## Task to complete
Which lines of the entries below contain the string "beige"? Copy each one.

## Materials provided
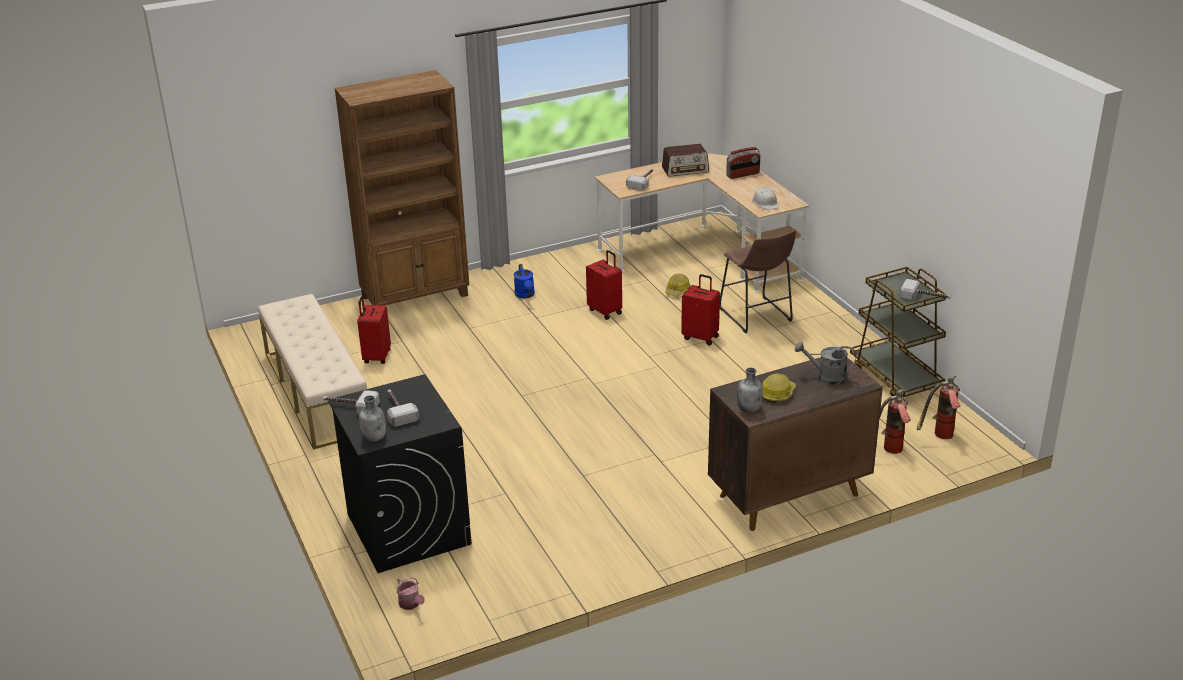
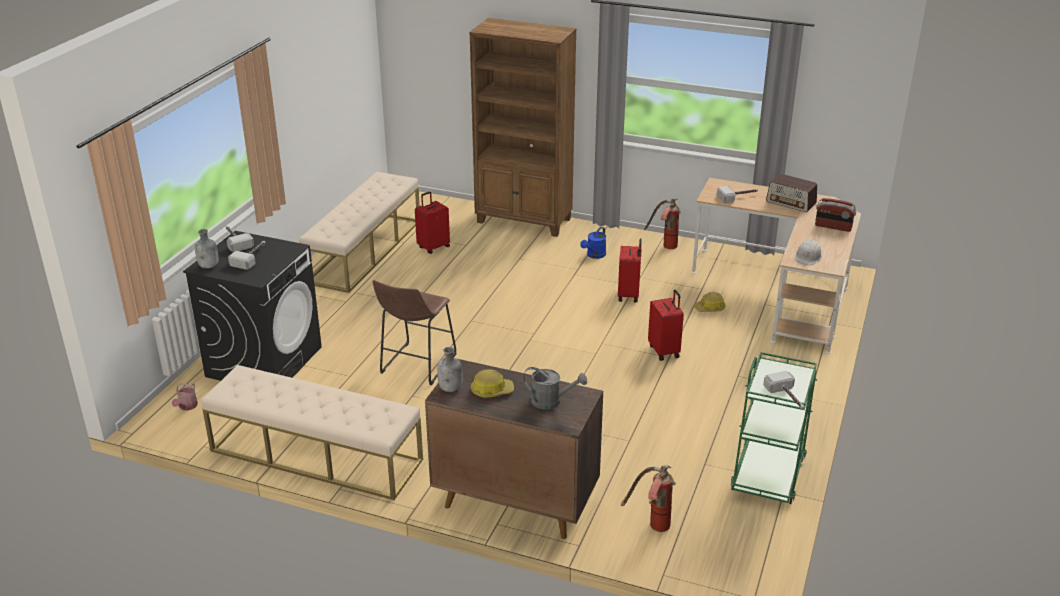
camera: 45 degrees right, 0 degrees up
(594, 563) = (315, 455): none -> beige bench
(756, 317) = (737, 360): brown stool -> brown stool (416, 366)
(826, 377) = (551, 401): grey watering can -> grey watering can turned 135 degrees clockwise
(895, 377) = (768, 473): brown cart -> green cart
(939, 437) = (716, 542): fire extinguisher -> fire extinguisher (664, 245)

==

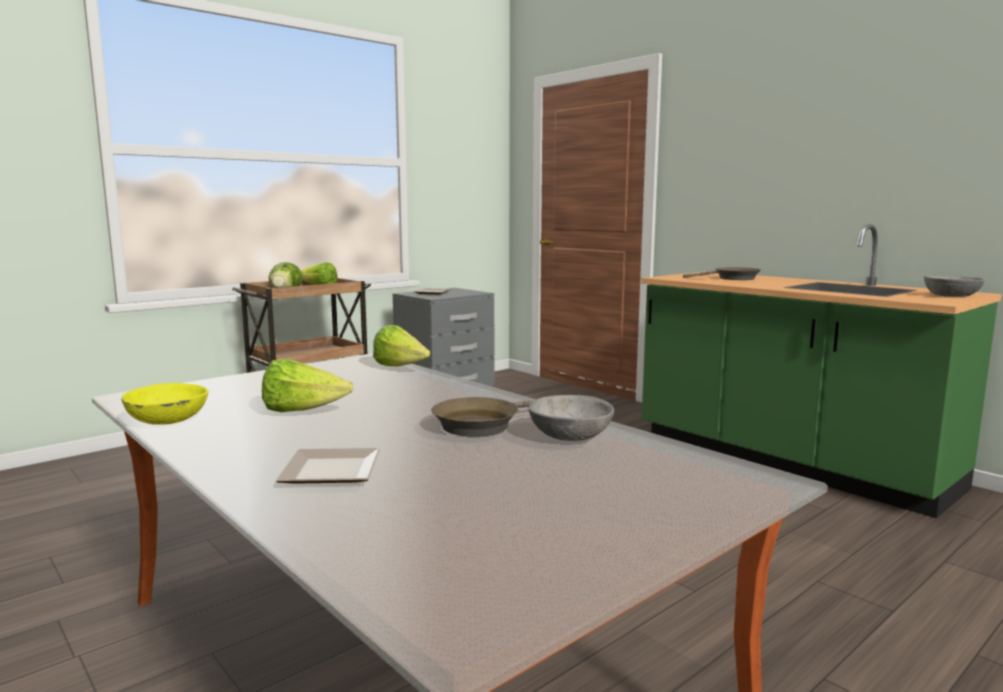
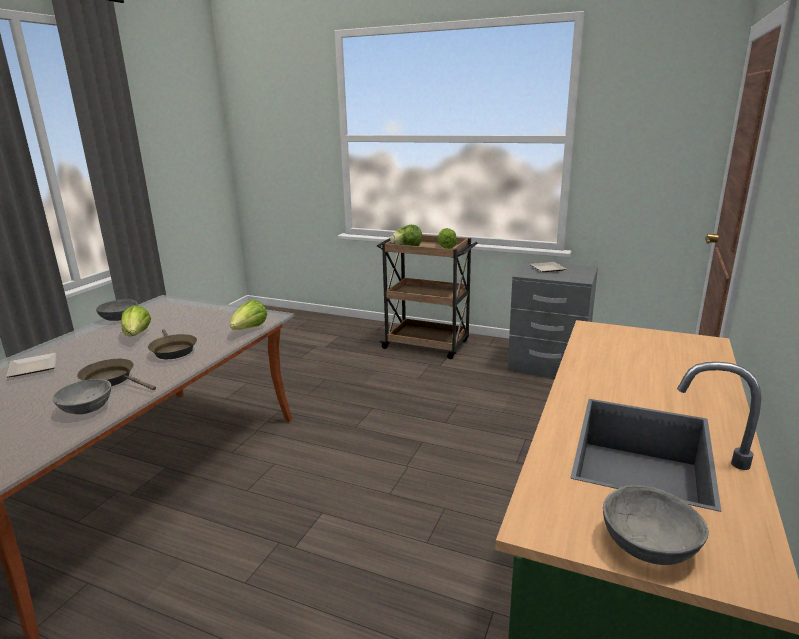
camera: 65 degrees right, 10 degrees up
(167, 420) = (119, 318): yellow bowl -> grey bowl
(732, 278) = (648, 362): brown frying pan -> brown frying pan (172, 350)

* * *

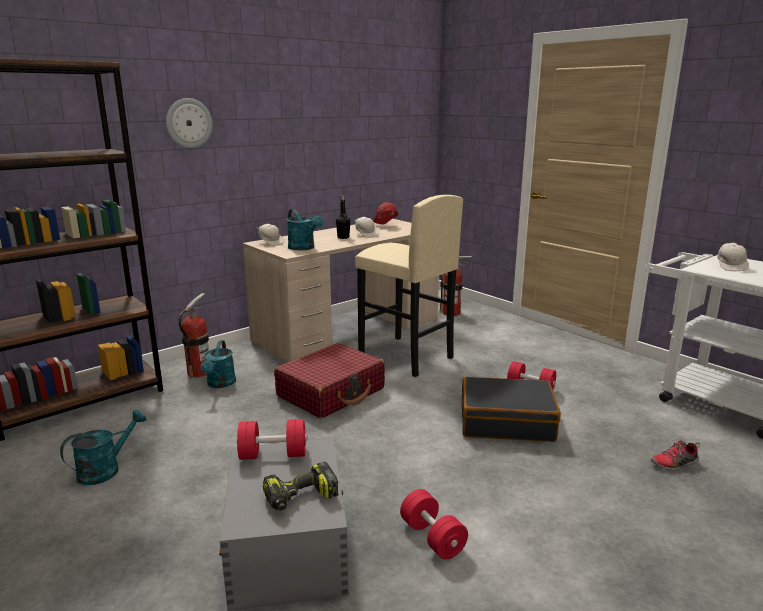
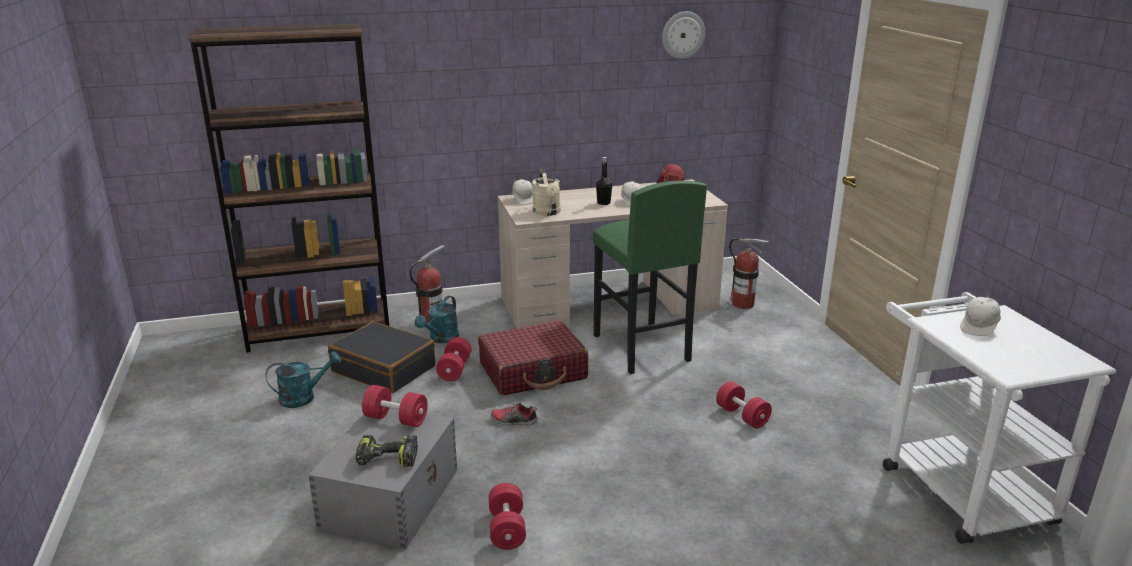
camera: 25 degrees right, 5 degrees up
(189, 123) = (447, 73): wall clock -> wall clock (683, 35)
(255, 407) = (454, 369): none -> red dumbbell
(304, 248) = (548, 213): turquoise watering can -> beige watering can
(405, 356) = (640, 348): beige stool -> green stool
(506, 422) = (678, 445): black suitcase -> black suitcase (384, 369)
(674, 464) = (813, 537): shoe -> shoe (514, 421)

## Solution below
(594, 563) = (315, 455): none -> beige bench
(304, 248) = (548, 213): turquoise watering can -> beige watering can
(405, 356) = (640, 348): beige stool -> green stool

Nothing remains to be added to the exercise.